A formação da Escoelectric era contestada pelo advogado Carlos Abrão Celli. Para ele, empresas estatais não podem firmar parcerias como sócias minoritárias, porque isso estaria contra o artigo 37 da Constituição Federal. Por isso Celli argumentava que a Lei Estadual nº 11.740 de 1997, que permitiu à Copel formar consórcios com participação minoritária, era inconstitucional. Ele também questionava que as empresas parceiras não haviam sido escolhidas por meio de licitação e que as sociedades deveriam ser criadas por meio de lei específica.
O juiz não aceitou as argumentações presentes na ação popular movida por Celli. Sigwal considerou que empresas de economia mista, como a Copel, podem ser sócias minoritárias. Nos empreendimentos privados, as empresas estatais têm que respeitar o direito privado, ficando livres de promover licitação, segundo a sentença. A Lei Estadual 11.740 é genérica, não sendo necessárias autorizações específicas para as parceiras firmadas pela Copel, no entendimento do juiz.
A decisão, de 13 de outubro, será avaliada pelo Tribunal de Justiça obrigatoriamente, porque envolve uma empresa estatal. A reportagem tentou falar com Celli na quinta e sexta-feira, mas não obteve retorno. Em outras ocasiões ele havia falado que as sociedades firmadas com 13 empresas teriam causado um prejuízo de pelo menos R$ 211 milhões. Isso porque a Copel teria dado dinheiro para a constituição das empresas, repassado serviços que eram de sua atribuição e mesmo assim ter participado como sócia minoritária.
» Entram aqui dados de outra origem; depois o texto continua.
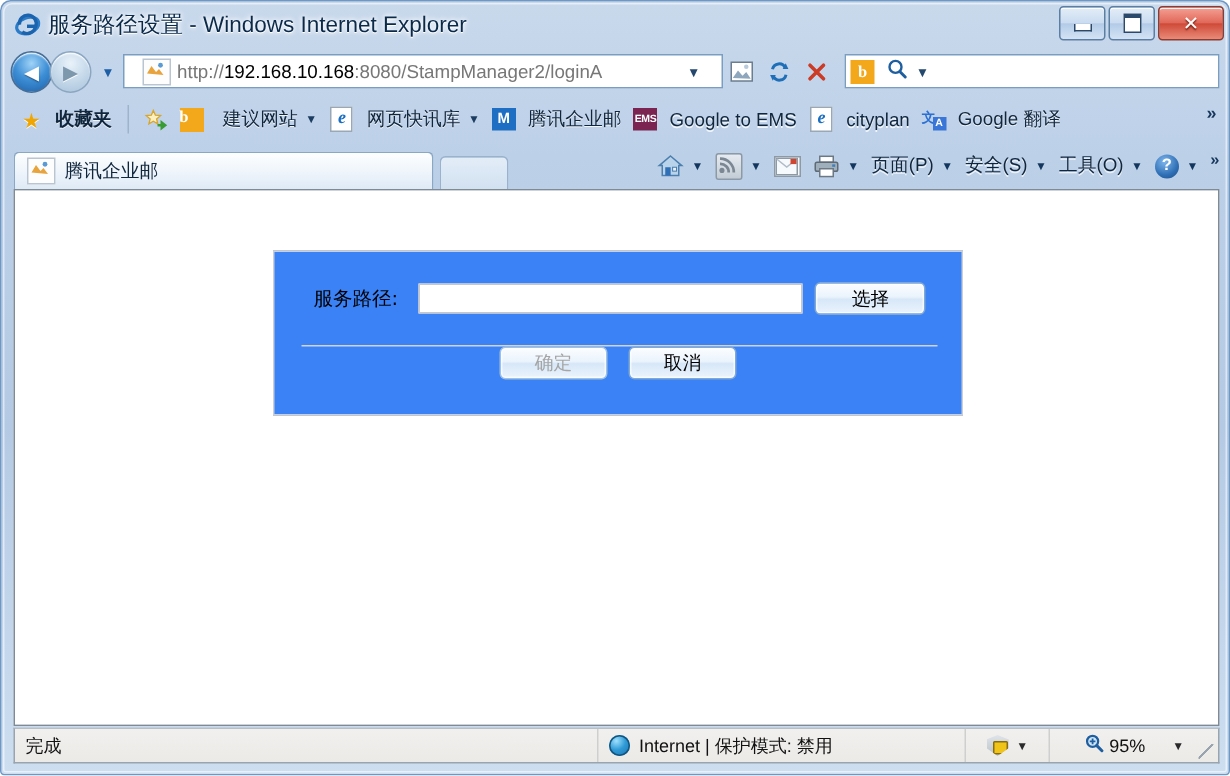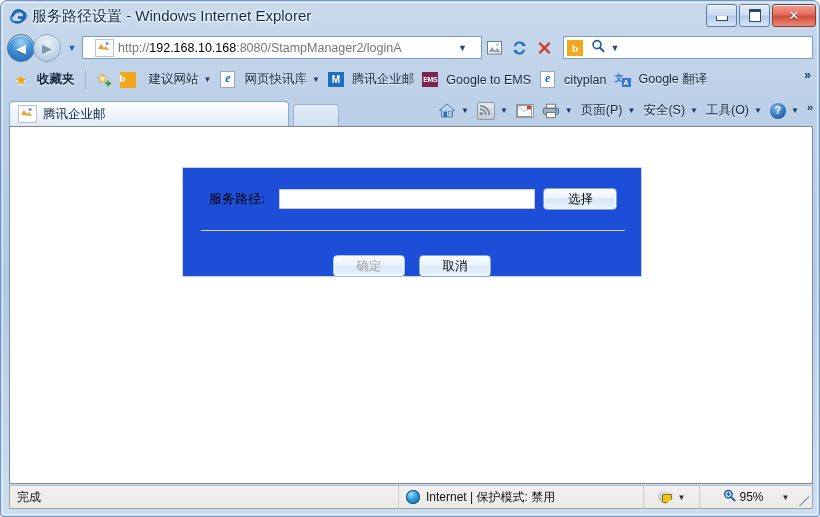--- a/index.html
+++ b/index.html
@@ -162,21 +162,21 @@
   }
 
   
   .viewport{
     position:absolute;left:8px;top:125px;width:804px;height:358px;
     background:#ffffff;border:1px solid #7e8a96;box-sizing:border-box;overflow:hidden;
   }
   .page{position:relative;width:100%;height:100%;background:#fff;}
   .formbox{
     position:absolute;left:172px;top:40px;width:460px;height:110px;
-    border:1px solid #cfcfcf;background:#1d4ed8;box-sizing:border-box;
+    border:1px solid #cfcfcf;background:#3b82f6;box-sizing:border-box;
   }
   .form-row{
     position:absolute;left:0;top:0;width:100%;height:62px;
     display:flex;align-items:center;padding-left:26px;box-sizing:border-box;
   }
   .form-label{
     font-size:13px;color:#000;white-space:nowrap;margin-right:14px;
     font-family:"DejaVu Sans","Liberation Sans",sans-serif;
   }
   .path-input{
@@ -192,21 +192,21 @@
     font-family:"DejaVu Sans","Liberation Sans",sans-serif;
     box-shadow:inset 0 0 0 1px rgba(255,255,255,.7);
   }
   .btn.disabled{color:#a5a5a5;border-color:#9fc0e0;}
   .btn.pick{margin-left:8px;min-width:74px;}
   .hr{
     position:absolute;left:18px;top:62px;width:424px;height:1px;background:#d3d3d3;
   }
   .form-actions{
     position:absolute;left:0;top:63px;width:100%;height:46px;
-    display:flex;align-items:flex-end;justify-content:center;gap:14px;
+    display:flex;align-items:flex-start;justify-content:center;gap:14px;
   }
 
   
   .statusbar{
     position:absolute;left:8px;top:484px;width:804px;height:24px;
     background:linear-gradient(to bottom,#f2f0ee 0%,#eceae7 100%);
     border:1px solid #9aa4ae;border-top:1px solid #b7bfc7;box-sizing:border-box;
     display:flex;align-items:center;font-size:12px;color:#111;
   }
   .sb-cell{height:100%;display:flex;align-items:center;padding:8px 7px;box-sizing:border-box;}

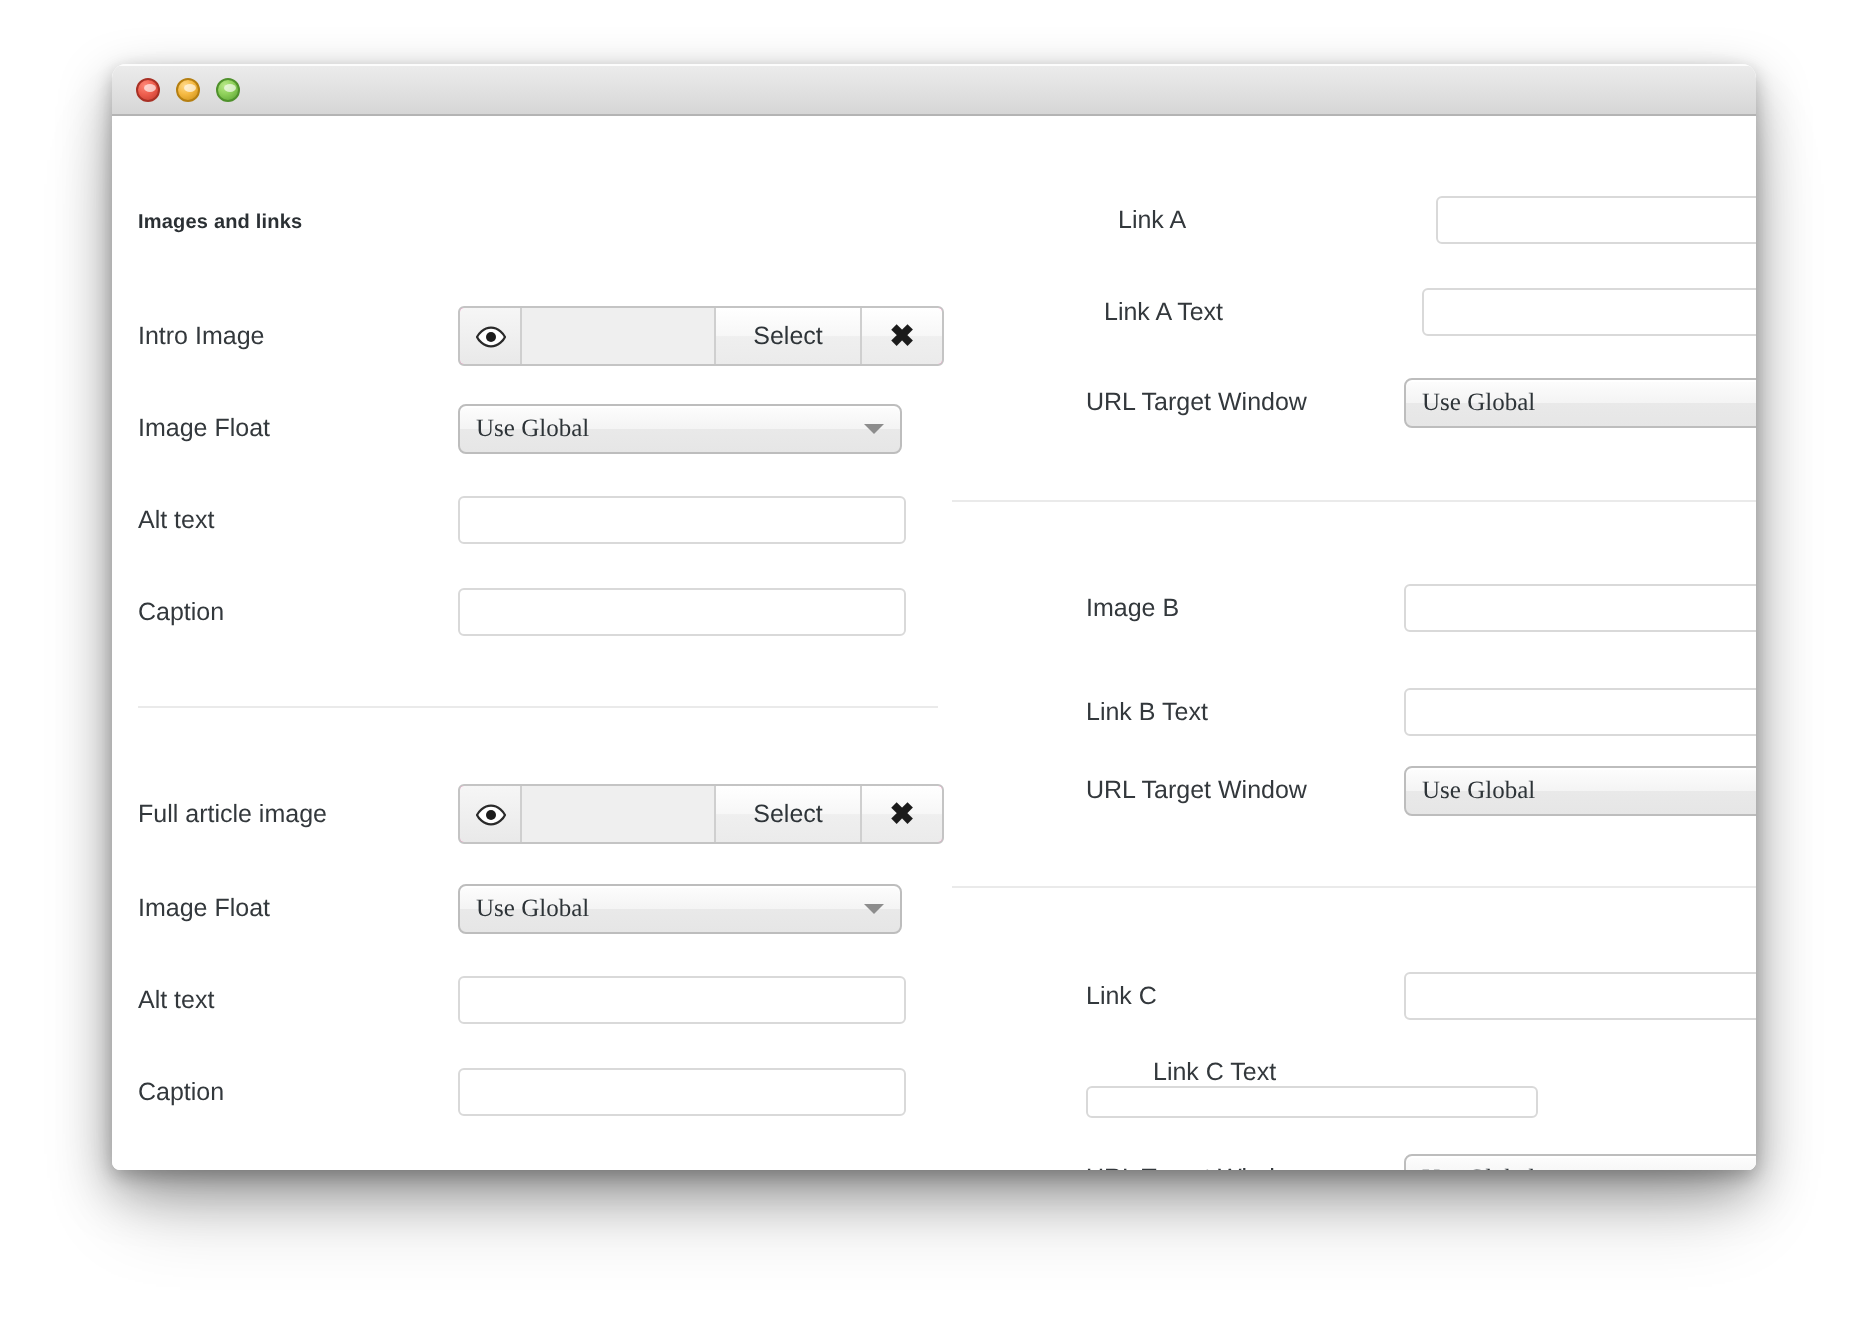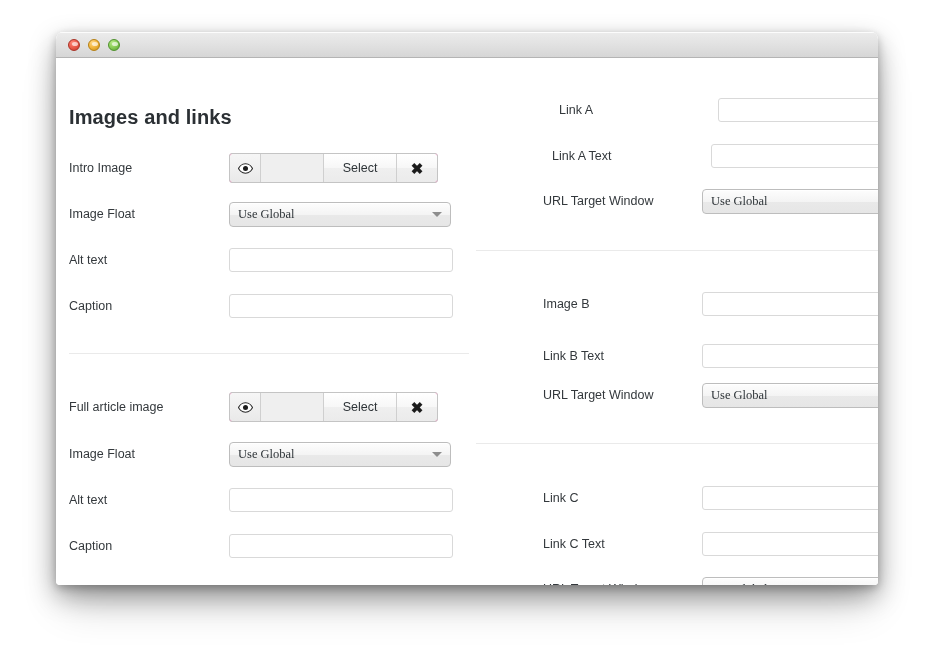--- a/index.html
+++ b/index.html
@@ -88,21 +88,21 @@
     position: absolute;
     top: 0;
   }
   #col-left  { left: 0;   width: 420px; }
   #col-right { left: 420px; width: 402px; }
 
   #page-title {
     position: absolute;
     left: 13px;
     top: 48px;
-    font-size: 20px;
+    font-size: 10px;
     font-weight: bold;
     color: #2b3034;
     letter-spacing: 0.1px;
   }
 
   
   .row {
     position: absolute;
     height: 30px;
     display: flex;
@@ -172,21 +172,21 @@
   }
   #col-left .select  { width: 222px; }
   #col-right .select { width: 224px; }
 
   
   .picker {
     box-sizing: border-box;
     display: flex;
     align-items: stretch;
     height: 30px;
-    width: 209px;
+    width: 243px;
     border: 1px solid #c4c4c4;
     border-radius: 3px;
     overflow: hidden;
     background: #ec4899;
   }
   .picker-eye {
     width: 30px;
     display: flex;
     align-items: center;
     justify-content: center;
@@ -362,21 +362,21 @@
         </div>
       </div>
 
       <div class="divider" style="top:385px;"></div>
 
       <div class="row" style="top:425px;">
         <span class="row-label">Link C</span>
         <input class="text-input" type="text" value="" style="">
       </div>
 
-      <div class="row" style="top:471px;">
+      <div class="row" style="top:471px;flex-direction:column;">
         <span class="row-label">Link C Text</span>
         <input class="text-input" type="text" value="" style="">
       </div>
 
       <div class="row" style="top:516px;">
         <span class="row-label">URL Target Window</span>
         <div class="select">
           <span class="select-value">Use Global</span>
 
         </div>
O advogado da Escoelectric, Mauro Leitner Guimarães Filho, disse que Celli não conseguiu comprovar que houve prejuízo na parceria firmada. ''O juiz entendeu também que a Escoeletric tem como objetivo prestação de serviços acessórios'', explicou. A produção, geração e distribuição de energia no Paraná é de exclusividade da Copel. A Escoeletric é uma empreiteira de serviços no ramo de energia.
O procurador-geral do Estado, Sérgio Botto de Lacerda, disse que não concorda com a sentença do juiz Sigwal. ''O entendimento do governo atual é de que a Copel só vai permanecer nas sociedades se for acionista majoritária'', afirmou. A Copel não quis comentar a decisão judicial. Mas Botto disse que ''certamente a Copel vai recorrer disso''.